If you want students to be motivated about fundraising, you must ensure that the fundraising event is fun and memorable.

You can’t expect kids to get excited about crowdfunding, grant-writing or even peer-to-peer type of fundraisers.

  • The best way to get kids excited for a fundraising event is by conducting it in the form of a school fete fundraiser, a talent-show, a charity ball, a concert or a gala night. Promise the kids a soirée full of exciting events, attractive prizes, music, games and good food and you will not need to spend additional resources in getting the kids motivated.
  • Constantly evaluate what type of events your children love participating in? If they get bored by bake sales and car washes, avoid planning those events. Instead, plan on other exciting events like smash-a-car fundraiser (For older students) or a raffle fundraiser with exciting prizes.

4. Make it effortless and quick

Students engaging in fundraising activities that are quick and effortless

If you are struggling to get students to volunteer for fundraising events, it could be because you are expecting them to put in complex work or a lot of time into it.

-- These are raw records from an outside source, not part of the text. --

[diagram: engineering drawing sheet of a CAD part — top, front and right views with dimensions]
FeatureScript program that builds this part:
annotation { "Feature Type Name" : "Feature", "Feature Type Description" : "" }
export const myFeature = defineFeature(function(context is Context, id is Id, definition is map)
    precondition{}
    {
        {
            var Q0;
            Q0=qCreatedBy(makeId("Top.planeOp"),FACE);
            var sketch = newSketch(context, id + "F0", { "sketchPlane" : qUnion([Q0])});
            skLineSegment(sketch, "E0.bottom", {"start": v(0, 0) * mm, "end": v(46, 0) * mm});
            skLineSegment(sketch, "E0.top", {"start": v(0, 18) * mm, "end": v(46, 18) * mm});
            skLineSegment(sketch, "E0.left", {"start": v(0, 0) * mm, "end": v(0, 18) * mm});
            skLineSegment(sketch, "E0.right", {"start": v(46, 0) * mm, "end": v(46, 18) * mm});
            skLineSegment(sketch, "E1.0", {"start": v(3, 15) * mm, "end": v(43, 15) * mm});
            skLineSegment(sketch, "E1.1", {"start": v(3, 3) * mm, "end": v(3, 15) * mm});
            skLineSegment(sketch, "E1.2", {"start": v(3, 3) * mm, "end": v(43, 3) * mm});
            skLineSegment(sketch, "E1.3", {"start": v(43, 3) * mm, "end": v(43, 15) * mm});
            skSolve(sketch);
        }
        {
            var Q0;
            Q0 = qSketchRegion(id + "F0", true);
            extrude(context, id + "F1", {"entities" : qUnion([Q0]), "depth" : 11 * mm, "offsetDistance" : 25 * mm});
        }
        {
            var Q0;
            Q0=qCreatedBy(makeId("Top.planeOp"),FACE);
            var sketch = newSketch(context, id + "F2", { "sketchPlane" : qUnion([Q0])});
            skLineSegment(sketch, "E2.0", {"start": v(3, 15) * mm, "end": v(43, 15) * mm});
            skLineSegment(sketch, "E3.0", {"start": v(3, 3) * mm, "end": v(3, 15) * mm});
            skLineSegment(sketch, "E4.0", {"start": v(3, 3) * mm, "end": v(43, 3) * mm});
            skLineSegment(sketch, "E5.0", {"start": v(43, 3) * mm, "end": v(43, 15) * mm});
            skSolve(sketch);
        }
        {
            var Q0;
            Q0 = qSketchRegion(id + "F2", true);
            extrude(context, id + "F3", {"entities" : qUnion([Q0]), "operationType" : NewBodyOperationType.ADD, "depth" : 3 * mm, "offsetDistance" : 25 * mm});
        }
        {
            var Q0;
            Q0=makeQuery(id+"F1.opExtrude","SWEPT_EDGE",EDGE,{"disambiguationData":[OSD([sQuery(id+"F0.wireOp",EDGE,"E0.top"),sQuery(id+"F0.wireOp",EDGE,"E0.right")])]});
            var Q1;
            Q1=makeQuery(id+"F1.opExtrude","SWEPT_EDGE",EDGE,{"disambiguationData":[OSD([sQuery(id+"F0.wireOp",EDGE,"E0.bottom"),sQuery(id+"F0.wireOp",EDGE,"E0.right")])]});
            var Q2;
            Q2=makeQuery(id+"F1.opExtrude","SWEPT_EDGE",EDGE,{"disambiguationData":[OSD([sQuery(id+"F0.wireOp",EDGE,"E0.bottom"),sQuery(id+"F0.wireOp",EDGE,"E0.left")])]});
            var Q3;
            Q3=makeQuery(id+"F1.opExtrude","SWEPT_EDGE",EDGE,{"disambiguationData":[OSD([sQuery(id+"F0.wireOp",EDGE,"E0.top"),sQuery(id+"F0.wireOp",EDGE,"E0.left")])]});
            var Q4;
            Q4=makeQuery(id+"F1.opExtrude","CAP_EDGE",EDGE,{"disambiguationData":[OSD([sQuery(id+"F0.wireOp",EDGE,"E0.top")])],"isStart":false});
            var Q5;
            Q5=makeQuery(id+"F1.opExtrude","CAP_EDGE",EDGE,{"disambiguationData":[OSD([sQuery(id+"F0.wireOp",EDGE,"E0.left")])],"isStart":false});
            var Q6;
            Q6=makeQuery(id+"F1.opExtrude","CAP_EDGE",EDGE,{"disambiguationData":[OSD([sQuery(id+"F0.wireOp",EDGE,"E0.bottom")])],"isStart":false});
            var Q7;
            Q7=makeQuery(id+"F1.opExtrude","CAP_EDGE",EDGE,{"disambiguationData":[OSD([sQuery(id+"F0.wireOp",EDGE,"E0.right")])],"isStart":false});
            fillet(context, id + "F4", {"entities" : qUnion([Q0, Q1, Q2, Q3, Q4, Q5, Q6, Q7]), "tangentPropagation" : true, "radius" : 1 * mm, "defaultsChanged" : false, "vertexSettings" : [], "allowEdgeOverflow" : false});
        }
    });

To make fundraising tasks feel easy and quick

  • hand over draft pitches to them that they can use for in-person donation demands
  • prepare draft emails asking for donations ready
  • give them old brochures, flyers and social media content for referencing to make designing easier
  • Do not burden them with more than one task per day – such as reaching out to one local business or restaurant, sending an invite to just 4-5 people over email, etc.
  • Make sure you plan the event during the holiday season or at a time when students typically do not have academic pressures
  • Keep enough time for planning and execution so that students do not feel pressured by tight deadlines for large fundraising events

5. Make it useful to them

Organize fundraisers that can provide to be learning grounds for students. Do not expect older students to simply stand at stalls and sell school merch or go door-to-door selling cookies.

Give them the opportunity to lead teams, talk to large corporates, network with influencial people.

Allow them to learn skills like
– people management
– time management
– setting goals
– laying down actionable plans
– drafting professional emails
– communicating clearly, etc

If students find that participating in fundraising activities would equip them with skills they otherwise won’t be able to develop, they would find the motivation to contribute to fundraising causes.

6. Work for causes that the students connect with

Before you announce a fundraising event for any cause, determine if your students feel a sense of connection towards it.

Students, especially, younger students do not feel drawn to larger causes like global warming, poverty, soil degeneration etc. But they may identify more with causes such as foster care fundraisers or fundraising for orphanges in the nearby area.

They may also be thrilled to participate in a donation drive for school supplies or to raise funds for school counselor office or for a school trip – ones of which they would be the direct beneficiaries.

Asking students to unite for causes that they feel deeply about is the most effortless solution to get them motivated for fundraising. Once they start seeing success with such initiatives, they may feel excited about setting bigger goals and targetting causes that have a larger impact.